We find a reconfiguration sequence between I and \(I_+\) using dynamic programming over vertex index with a table \(T[\cdot ]\). For notational convenience, we define \(J^{i,k} = \{v_j \in J \mid i \le j \le k\}\) for any independent set J. Let \(G_i\) be the unique component of \(G \setminus N[v_i]\) containing vertices of higher index. T[i] will be assigned some . As a base case, set \(T[0] = I\).

Define

$$ W(i,j) = {\left\{ \begin{array}{ll} T[j] &{} \text {if } v_i \in T[j] \\ T[j]^{0,k} \cup {(T[j]^{j+1,n})}^{G_j}_{v_i} &{} \text {if } R(G_j, T[j]^{j+1,n}) = \emptyset \\ ``invalid'' &{} \text {otherwise.} \end{array}\right. } $$

(Recall, the notation in the middle case invokes Lemma 3.) Say W(ij) is valid if \(0 \le j < i\) and W(ij) is an independent set and not “invalid”. Among the valid W(ij) that maximize \(|W(i,j)^{0,i}|\), set T[i] to be the W(ij) where j is least.

Lemma 5

If \(v_i \in I_+\) then \(T[i]^{0,i} = I_+^{0,i}\).

Proof

Using Propositions 10 and 11, this follows from a simple induction on the size of \(I_+\). \(\square \)

Theorem 2

Given a connected bipartite permutation graph G and an unlocked independent set I, there is a cubic-time algorithm to find \(I_+\).

Proof

Given the dynamic programming table \(T[\cdot ]\), find the least index i where \(|T[i]^{0,i}| = |I|\) and report \(I_+ = T[i]\); by Lemma 5, this is correct.

In total, \(O(n^2)\) sets W(ij) are computed, each of which takes linear time, giving cubic runtime.\(\square \)

Given this, proving the main theorem is straightforward:

Proof

(of Theorem 1 ). As input, we are given a bipartite permutation graph G and two independent sets I and J. If \(R(G, I) \ne R(G, J)\), then output “no”. Otherwise, form \(G' = G \setminus N[R(G, I)]\). For each C component of \(G'\), find \(I' = I \cap C\) and \(J' = J \cap C\); then find \(I'^+\) and \(J'^+\) using Theorem 2. If in any component, \(I'^+\) and \(J'^+\) differ, then output “no”. Otherwise, it must be that \(I \overset{G}{\leftrightsquigarrow } J\). \(\square \)

5 Sliding Token on Bipartite Distance-Hereditary Graphs

In this section, we give an additional application of the techniques built in Sect. 3. A graph is distance-hereditary if the distance between two vertices in any connected induced subgraph is exactly the distance in the original graph. One characterization of bipartite distance-hereditary graphs is graphs obtainable from a single vertex by repeatedly picking a vertex v in the graph and then adding a new vertex w with either \(N(w) = \{v\}\) (pendant) or \(N(w) = N(v)\) (twin).

Theorem 3

There is a polynomial-time algorithm to decide Sliding Token on bipartite distance-hereditary graphs.

**Collection entries**
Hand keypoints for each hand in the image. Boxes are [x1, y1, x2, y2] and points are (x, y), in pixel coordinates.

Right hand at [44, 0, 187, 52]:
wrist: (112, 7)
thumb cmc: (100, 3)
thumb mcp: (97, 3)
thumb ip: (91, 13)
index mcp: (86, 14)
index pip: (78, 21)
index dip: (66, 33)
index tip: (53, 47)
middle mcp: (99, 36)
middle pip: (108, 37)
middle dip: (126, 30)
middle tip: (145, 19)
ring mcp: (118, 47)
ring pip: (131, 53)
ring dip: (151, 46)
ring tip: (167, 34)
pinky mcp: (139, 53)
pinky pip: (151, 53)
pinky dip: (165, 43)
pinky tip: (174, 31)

**Problems and tasks**
A) Using the sliding token excerpt, decide whether each statement is true. Answer yes or no for each, and quote the words from the excerpt that settle it.
(i) The runtime of the algorithm for finding \(I_+\) is cubic.
(ii) The base case of the dynamic programming table sets T[0] equal to J.
(iii) In a distance-hereditary graph, the distance between two vertices in any connected induced subgraph equals their distance in the original graph.
B) List every lemma, proposition, and theorem that the sliding token excerpt names by number.
C) Continue the sliding token excerpt from its last sentence, the statement of Theorem 3.
The records have no connection to the sliding token excerpt.

**Responses by task**
A)
(i) Yes: "giving cubic runtime"
(ii) No: "As a base case, set \(T[0] = I\)."
(iii) Yes: "the distance between two vertices in any connected induced subgraph is exactly the distance in the original graph"

B) Lemma 3, Lemma 5, Proposition 10, Proposition 11, Theorem 1, Theorem 2, Theorem 3

C)
Proof

Let \(I_0\) and \(J_0\) be independent sets of the same cardinality on bipartite distance-hereditary graph G. We analyze the following algorithm.

We can assume, using Lemma 2 and Proposition 4 that \(R(G, I) = R(G, J) = \emptyset \). Repeatedly:

  1. 1.

    If \(N(v) = N(w)\) for any vw, use Lemma 3 to place a token on v in I and in J, and then delete w.

  2. 2.

    Else, if there is a pendant v whose neighbor w has degree 2, use Lemma 3 to place a token from I and from J on v, then delete N(v).

  3. 3.

    Otherwise, compute a sequence of operations used to construct the graph and look at the last twin operation used. At least one of the two involved vertices must have a pendant. Use Lemma 3 to place a token from I and from J on the pendant and delete it and its neighborhood.

Bipartite distance-hereditary graphs are closed under vertex deletion, so after each iteration the graph remains bipartite distance-hereditary. Suppose that before an iteration, \(R(G, I) = \emptyset \). Let \(G', I', J'\) be the graph and independent sets after the iteration. We show that \(R(G', I') = R(G', J') = \emptyset \).

In case (1), since \(N_G(v) = N_G(w)\) and \(v \in I' \cap J'\), we have \(N_G(w) \cap I' = N_G(w) \cap J' = \emptyset \). Lemma 4 implies \(R(G', I') = R(G', J') = \emptyset \). In cases (2) and (3), if there is a token on any neighbor u of w besides v in \(I'\), then after invoking Algorithm 2, there must be an intermediate independent set \(I''\) where \(v \in I''\) but \(u \not \in I''\). From \(I''\), Lemma 4 completes the proof. \(\square \)

6 Discussion

We show that Sliding Token can be efficiently decided on bipartite permutation graphs and bipartite distance-hereditary graphs. The results of [5] show that Sliding Token is PSPACE-hard on AT-free graphs, which are a natural generalization of bipartite permutation graphs to non-bipartite graphs. This suggests that bipartitedness is closely related to the complexity of Sliding Token .

The complexity of Sliding Token on bipartite graphs remains a compelling topic for future research; the tools developed here tackle rigidity but need strengthening to be able to decide Sliding Token when dynamic programming does not fit as naturally.